*** Begin section ***

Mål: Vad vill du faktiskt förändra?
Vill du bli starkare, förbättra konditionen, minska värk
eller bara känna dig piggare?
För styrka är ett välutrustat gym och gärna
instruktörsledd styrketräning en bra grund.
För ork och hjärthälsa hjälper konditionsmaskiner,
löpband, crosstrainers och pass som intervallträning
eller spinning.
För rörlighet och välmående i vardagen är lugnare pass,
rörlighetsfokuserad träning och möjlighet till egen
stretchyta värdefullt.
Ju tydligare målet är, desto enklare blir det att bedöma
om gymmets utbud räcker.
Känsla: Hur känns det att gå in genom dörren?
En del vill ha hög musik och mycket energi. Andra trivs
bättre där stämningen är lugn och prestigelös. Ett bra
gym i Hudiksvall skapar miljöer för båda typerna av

*** End section ***
*** Begin section ***

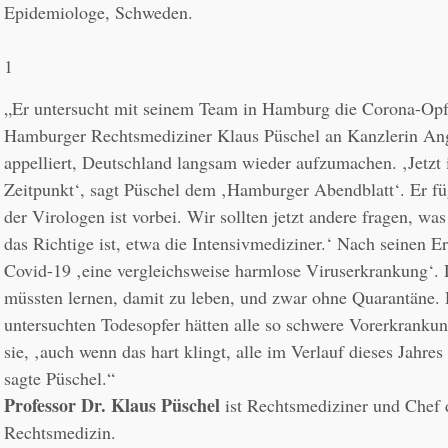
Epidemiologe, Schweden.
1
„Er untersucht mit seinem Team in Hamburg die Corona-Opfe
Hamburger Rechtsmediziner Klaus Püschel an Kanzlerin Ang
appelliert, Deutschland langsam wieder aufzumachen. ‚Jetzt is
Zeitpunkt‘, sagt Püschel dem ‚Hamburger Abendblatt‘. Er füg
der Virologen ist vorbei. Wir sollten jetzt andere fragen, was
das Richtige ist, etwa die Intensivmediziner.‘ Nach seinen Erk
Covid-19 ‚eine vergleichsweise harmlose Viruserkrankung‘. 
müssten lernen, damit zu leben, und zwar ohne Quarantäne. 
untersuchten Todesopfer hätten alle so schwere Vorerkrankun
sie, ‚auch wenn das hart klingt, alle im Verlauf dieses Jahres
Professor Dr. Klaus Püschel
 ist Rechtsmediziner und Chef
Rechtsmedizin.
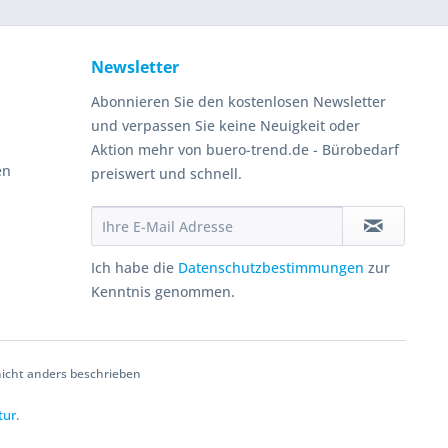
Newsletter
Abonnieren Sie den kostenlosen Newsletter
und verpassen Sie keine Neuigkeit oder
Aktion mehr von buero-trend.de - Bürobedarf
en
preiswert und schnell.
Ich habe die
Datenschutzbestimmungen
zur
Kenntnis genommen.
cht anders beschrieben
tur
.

*** End section ***
*** Begin section ***

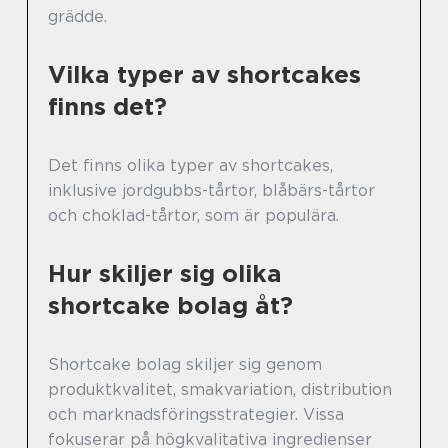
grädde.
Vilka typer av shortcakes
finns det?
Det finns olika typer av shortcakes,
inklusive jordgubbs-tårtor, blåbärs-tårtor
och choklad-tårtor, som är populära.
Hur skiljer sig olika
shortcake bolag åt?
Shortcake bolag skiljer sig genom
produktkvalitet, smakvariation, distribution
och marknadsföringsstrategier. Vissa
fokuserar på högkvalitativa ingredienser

*** End section ***

### What is required
Where a line of the data holds "skiljer", show that line.

### Task response
Hur skiljer sig olika
Shortcake bolag skiljer sig genom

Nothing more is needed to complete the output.